- Born: 1950 Gaza
- Arrested: June 6, 1994 Mississauga home
- Citizenship: Stateless Palestinian
- Detained at: Don Jail, Toronto Toronto West Detention Centre
- Charge: threat to Canadian national security
- Penalty: deportation
- Spouse: Amal

= Wahid Khalil Baroud =

Palestinian detainee

Wahid Khalil Baroud (وحيد خليل بارود), a Palestinian alleged member of the Palestine Liberation Organization (PLO) Force 17, was arrested in Mississauga, Ontario, Canada, after it was claimed that he served as a bodyguard to PLO leader Yasser Arafat and engaged in coordinating PLO terrorist acts, and was a threat to Canadian national security. He was subsequently deported.

==Immigration to Canada==

Baroud was a member of Al Fatah, but testified that he left the organization in October 1990.

In 1991, Baroud took his wife and three children to Greece. They then flew into Canada's Pearson International Airport with forged Egyptian passports, and applied for Canadian residency. The family, which would grow with the births in Canada of two more children, claimed to be Israeli, but Baroud acknowledged he had spent time in Fatah, saying that he had never been involved in any terrorism. He claimed to be defecting because he refused to follow an order to travel to Saudi Arabia's border with Iraqi-controlled Kuwait, where some allege he had been ordered to be killed by the PLO authorities. He stated that, as a Palestinian, he refused to be a party to another occupying power like Saddam Hussein.
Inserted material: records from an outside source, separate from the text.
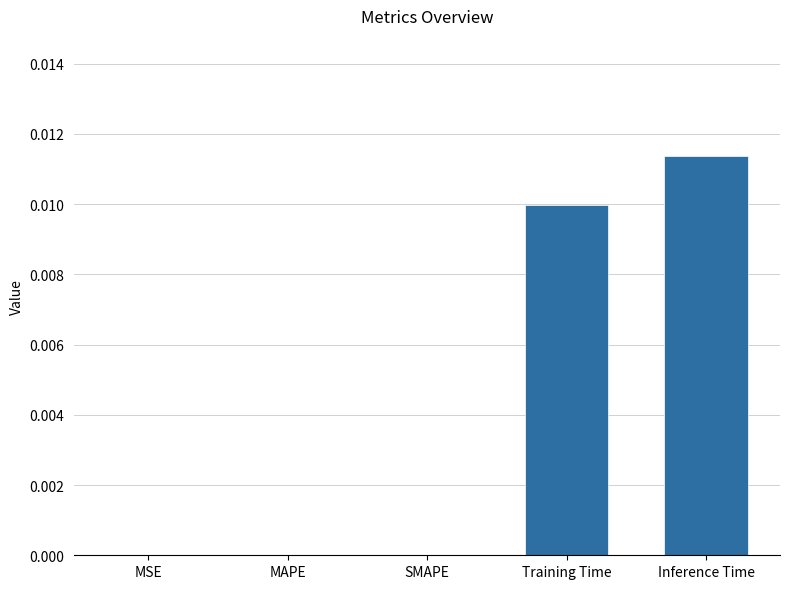

Which has a higher value, Training Time or Inference Time?

Inference Time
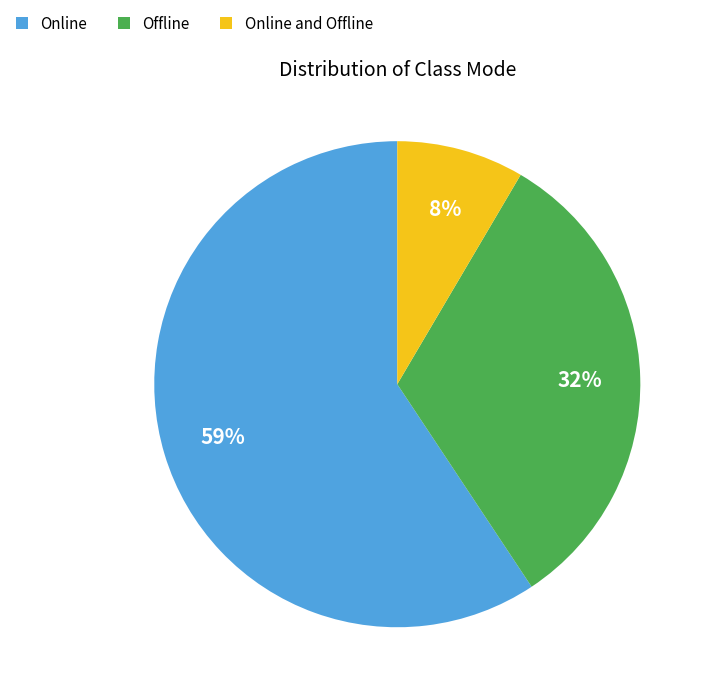

To the nearest percent, what is the difference between the Offline and Online slice percentages?

27%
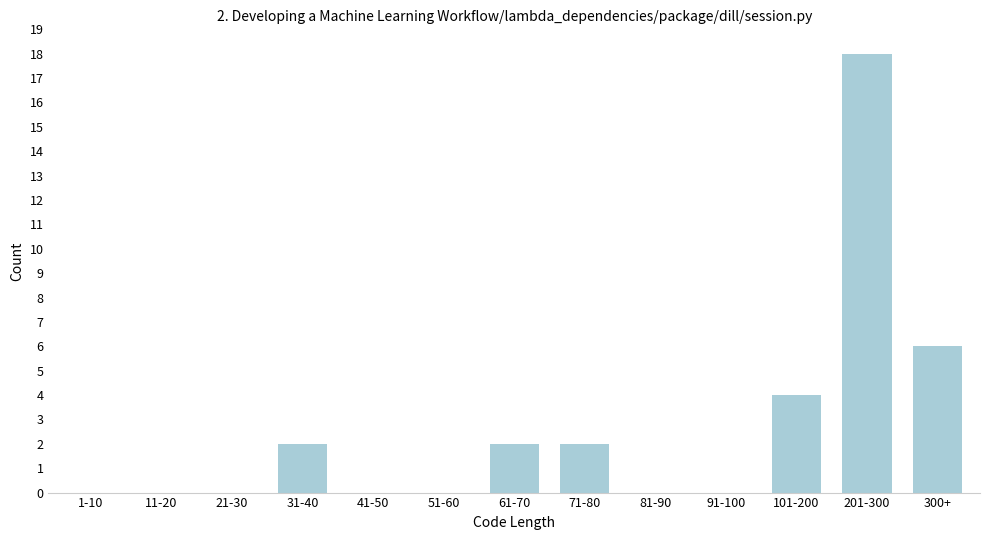

Reading left to right, what are all the values shown in this chart?

1-10=0	11-20=0	21-30=0	31-40=2	41-50=0	51-60=0	61-70=2	71-80=2	81-90=0	91-100=0	101-200=4	201-300=18	300+=6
He was held in detention for 41 days before it was determined he was not a threat, and he was subsequently released.

==Arrest==

I am mindful of the fact the terms "terrorism" and "terrorist" are not defined in the Act. Counsel for the Ministers affirm in her written memorandum that "Like beauty, the image of a terrorist is, to some extent, in the eye of the beholder". While I accept this statement in general terms, it cannot prevent this court from examining whether, in the circumstances of this case, there are reasonable grounds...
— Judge Pierre Denault

Three years later, after he missed two immigration hearings which he claimed to have never received notice of, an arrest warrant was issued and he was declared a threat to Canadian national security under the auspice that he had served in Fatah's Force 17 as a bodyguard to Palestine Liberation Organization leader Yasser Arafat, and was stationed in Syria, Lebanon, Libya, and Greece and engaged in coordinating PLO terrorist acts. He was arrested on a security certificate signed by Canadian Immigration Minister Sergio Marchi and Solicitor General Herb Gray based on information provided by the Canadian Security Intelligence Service on June 6, 1994.
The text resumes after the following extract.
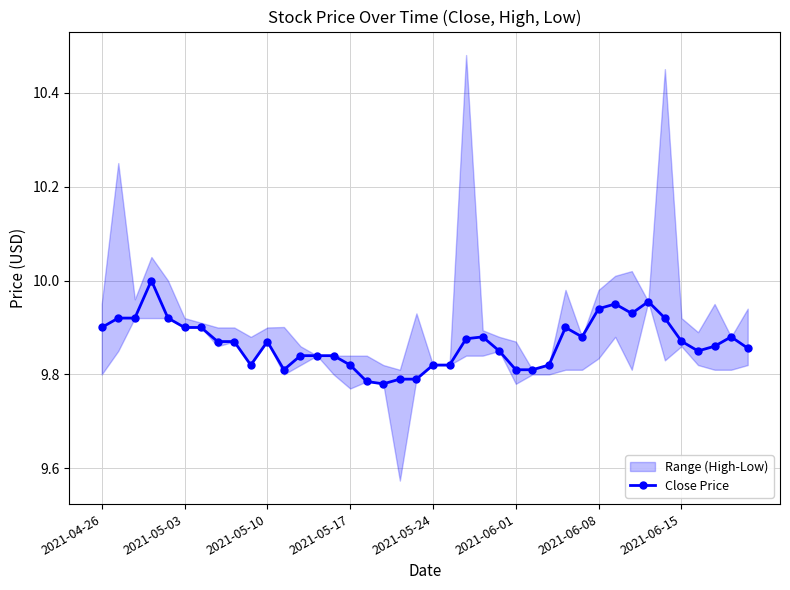

What is the sum of all values?

394.7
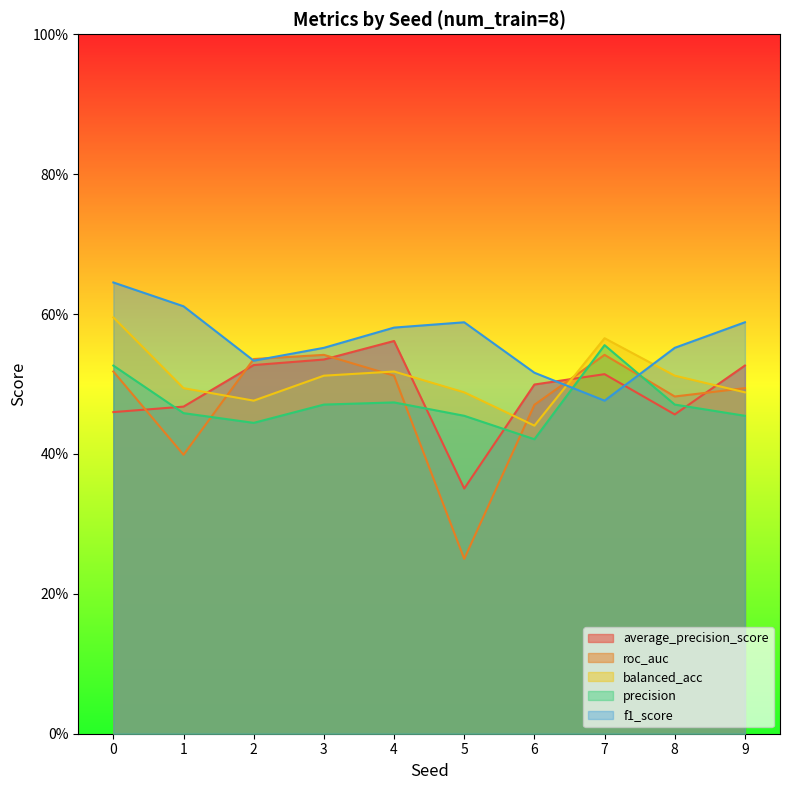

What is the approximate value of average_precision_score at 2?

0.5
Pursuant to the Immigration Act, the certificate was referred to the Federal Court of Canada, Trial Division, to determine whether the certificate should be quashed. There, on May 31, 1995, Judge Pierre Denault declined to quash the certificate. Judge Denault held that there were reasonable grounds to believe that Baroud is or was a member of an organization that there were reasonable grounds to believe is or was engaged in terrorism. Baroud argued that section 40.1 of the Immigration Act was unconstitutional and breached the Canadian Charter of Rights and Freedoms.
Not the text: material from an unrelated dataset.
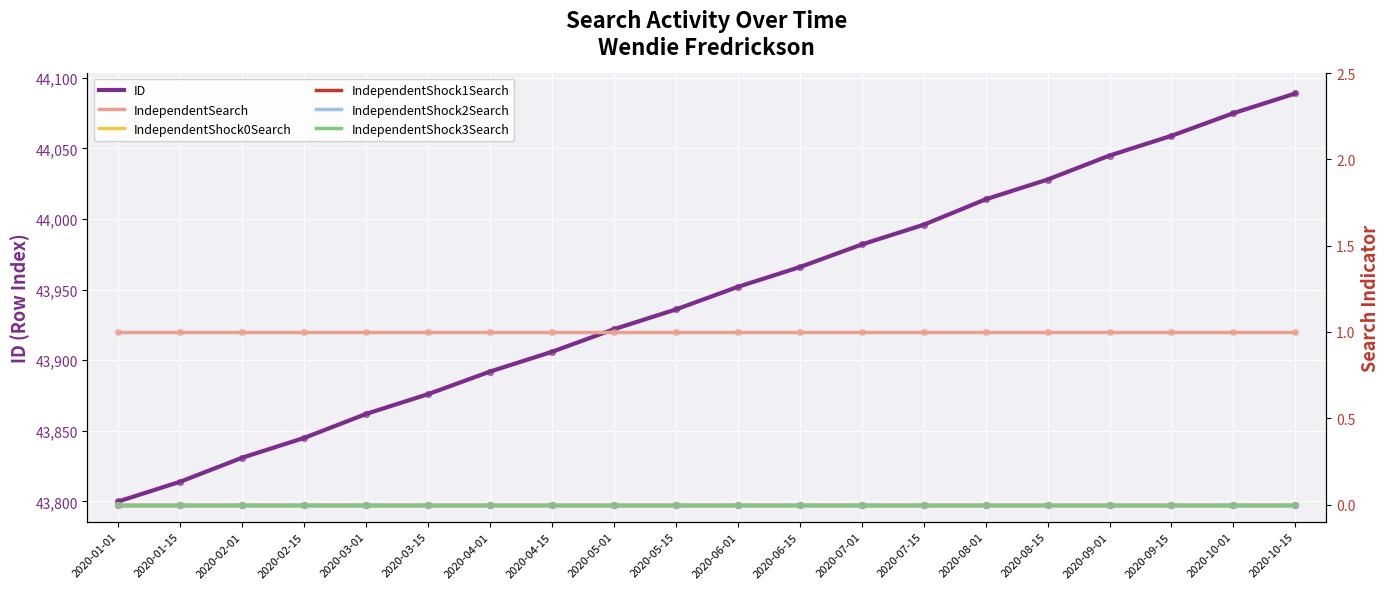

What is the total value across all series at 2020-10-15?

44090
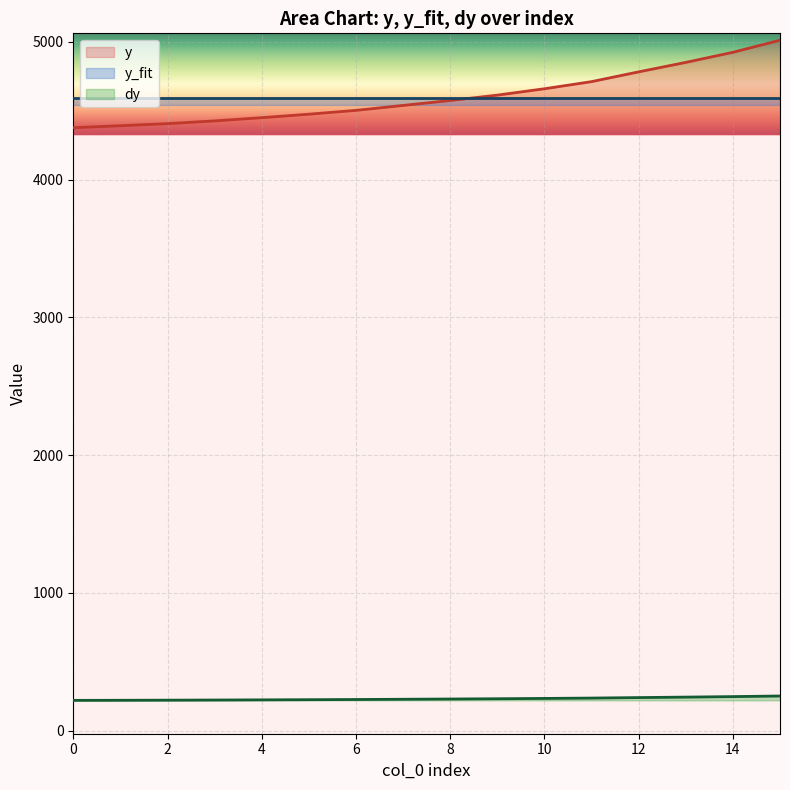

True or false: y and dy cross at least once.

False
When the Canadian courts upheld his deportation, he sought leave to appeal to the Supreme Court, claiming that the Canadian Security Intelligence Service (CSIS) had tried to convince him to become an informant and turned against him when he refused, but was denied on June 15. "Depressed and discouraged" at his long time spent in the Toronto Don Jail, Baroud agreed to voluntarily drop his appeals and allow himself to be removed from Canada and was subsequently moved to Toronto West Detention Centre.

==Deportations==
His wife and three eldest children were granted refugee status in Canada.

Since he was a stateless Palestinian, there was no country to which he could be safely deported, and his wife ended up acquiring an entry visa for him to Algeria, and he was put on a plane to Algeria on July 5, but returned to Canada a week later after Algerian authorities refused to let him enter. It was later revealed that his Canadian escorts had taken him to Casablanca hoping to leave him in Morocco; but while they were themselves "mistakenly left behind" in the North African country, Baroud had simply booked himself a plane back to Canada.

In December 1995, his wife secured a 9-month visa for him to the Sudan, and Canada put him on a plane towards the country - however, Sudan refused to accept him when they learned of the case. He was forced to live in airports for eight months, shuttling between countries.

Some sources suggest he ended up in Syria. Baroud later flew to Romania where he lived in the airport for a number of months before finding his way to Switzerland where he appealed to the Supreme Court for the right to remain. He finally settled in Belgium and is welcomed as a Belgian citizen.